Güncelleme Tarihi:
Kulaksız gözyaşları içinde Hürriyet’in sorularını yanıtladı:
BİRBİRİMİZE SARILDIK
Eşiniz şehit edildiğinden bu yana 7 ay geçti. Kimler yanınızda durdu?
Biliyor musunuz, hani o feminizmden söz edenler var ya? Kadın haklarından, çocuk haklarından söz edenler. Sokağa çıkıp “Kadın hakları” diye bağıranlar... Hiçbiri... Hiçbiri aramadı. Bir telefon bile etmedi. Ama biz şehit eşleri olarak birbirimize sarıldık, Mehmetçikler aradı sordu bizi, asker eşleri ile birbirimize sarıldık. Bu ülke için canımızı verdiğimiz insanlar ise unuttu bizi.
Peki, ya çocuklarınız? İrem ve Burak...
İrem babasına hayran bir çocuktu. Bütün kız çocukları gibi. Kızım babasız kaldı. Kim arıyor şimdi onun haklarını? Çocuk hakları diyorlar? Çocuğumun hakkı nerede? Yüreğinde hep şehit kızı olmanın gururu, kalbinde hep babasız kalmanın üzüntüsü. Kim tamir edecek benim yavrumun kırılan, incinen yüreğini? ‘Sizi anlıyoruz, yanınızdayız’ demek çok mu zor hâlbuki? Ne oldu bizim iyiliksever insanlarımıza?
ACILI KADINLARI UNUTUVERİYORLAR
En çok kime öfkelisiniz? Kimin nasıl davranmasını isterdiniz?
Sanatçı dediğimiz ve başımıza taç yaptığımız insanlardır beni en çok hayal kırıklığına uğratanlar. Her türlü toplantıda boy gösterenler, toplumun alkışladığı o kişiler, adı ‘kadın hakları’ ile başlayan konserlerde, toplantılarda boy gösteriyorlar. Acılı kadınları ise unutuveriyorlar. Benim kızım, İrem’im de bir kadın. Ama onun haklarını anımsayan tek bir sanatçı bile yok bugün.
Peki ya şehit eşleri?
Acılı insanlar birbirlerine güç veriyor. Biz çok acılar yaşadık, yaşıyoruz. İlk günler haberlere konu olup, daha sonra unutuluveriyoruz. İşte o unutulmak yok mu? İnsanı kahreden o oluyor. Ama biz şehit yakınları. Birbirimize dayanak olduk. Biz birbirimizden güç alıyoruz. Ve biz, gerçek kadınlar, birbirimize kuvvet veriyoruz.
Sevdiğim adamı öldürdüler
Benim Arslan’ım. O benim çocukluk aşkım. Biz birbirimizi çok sevdik. Beni sevgilimden ayırdılar. Bir gün bakıyoruz teröristler pusu kurmuş. Haberler “Bir asker şehit oldu” diyor ve ertesi gün herkes unutuyor. Ama benim aklımdan çıkmıyor. Çünkü benim sevdiğim adamı öldürdüler. Benim çocuklarımın babasını, benim gözlerimin önünde öldürdüler. Kalleşçe pusu kurdular. Bana da kurşun sıktılar. Hangi kadın hakları savunucusu çıkıp ‘Senin göğsüne saplanan kurşun bizim göğsümüze saplanmıştır’ dedi? Hiç! Oysaki kadınların göğsü kutsaldır öyle değil mi? Hangi kadın hakları?

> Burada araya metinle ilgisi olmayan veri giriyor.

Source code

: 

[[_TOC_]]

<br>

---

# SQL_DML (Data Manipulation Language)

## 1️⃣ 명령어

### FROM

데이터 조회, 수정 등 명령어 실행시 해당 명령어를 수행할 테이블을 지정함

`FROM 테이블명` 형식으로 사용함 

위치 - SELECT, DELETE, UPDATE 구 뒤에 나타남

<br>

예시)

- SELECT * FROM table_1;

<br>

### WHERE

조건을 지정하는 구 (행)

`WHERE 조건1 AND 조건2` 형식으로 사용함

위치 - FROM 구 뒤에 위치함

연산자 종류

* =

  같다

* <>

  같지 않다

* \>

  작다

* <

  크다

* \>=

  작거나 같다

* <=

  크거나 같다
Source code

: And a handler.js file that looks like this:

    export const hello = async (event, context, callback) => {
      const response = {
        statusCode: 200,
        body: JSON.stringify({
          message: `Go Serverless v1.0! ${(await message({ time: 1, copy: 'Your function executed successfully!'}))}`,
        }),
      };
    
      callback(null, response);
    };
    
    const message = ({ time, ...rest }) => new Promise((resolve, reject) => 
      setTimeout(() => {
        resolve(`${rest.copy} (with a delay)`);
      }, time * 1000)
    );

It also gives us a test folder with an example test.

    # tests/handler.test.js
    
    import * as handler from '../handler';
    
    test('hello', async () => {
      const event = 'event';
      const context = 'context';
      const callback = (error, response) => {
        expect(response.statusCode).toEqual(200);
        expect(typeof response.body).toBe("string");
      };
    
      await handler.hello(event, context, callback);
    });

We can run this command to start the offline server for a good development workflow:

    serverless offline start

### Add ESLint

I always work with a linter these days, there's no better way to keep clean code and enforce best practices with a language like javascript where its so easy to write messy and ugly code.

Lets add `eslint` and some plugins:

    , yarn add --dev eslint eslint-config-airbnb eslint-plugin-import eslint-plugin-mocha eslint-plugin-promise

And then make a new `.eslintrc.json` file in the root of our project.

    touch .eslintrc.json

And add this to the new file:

Çocuklarınız babasız 7 ay geçirdi. Hiç arayan soran olmadı mı?
Arayanlar soranlar oldu. Ama çocuk haklarından söz edenleri kast ediyorsanız, hayır. Bir tek siz aradınız. İrem’im daha küçücük. Birkaç yıl sonra genç kız olacak. Onu ikna edebilecekler mi kadın hakları vardır diye? Biz kadın erkek ayırmadan, insanca yaşamak istiyoruz. Bir evden bir erkeği alarak, bir kadını yalnız bıraktılar. İşte en büyük kadın hakları ihlali! Bitsin bu zalim terör. Sevenler ayrılmasın. Yeter!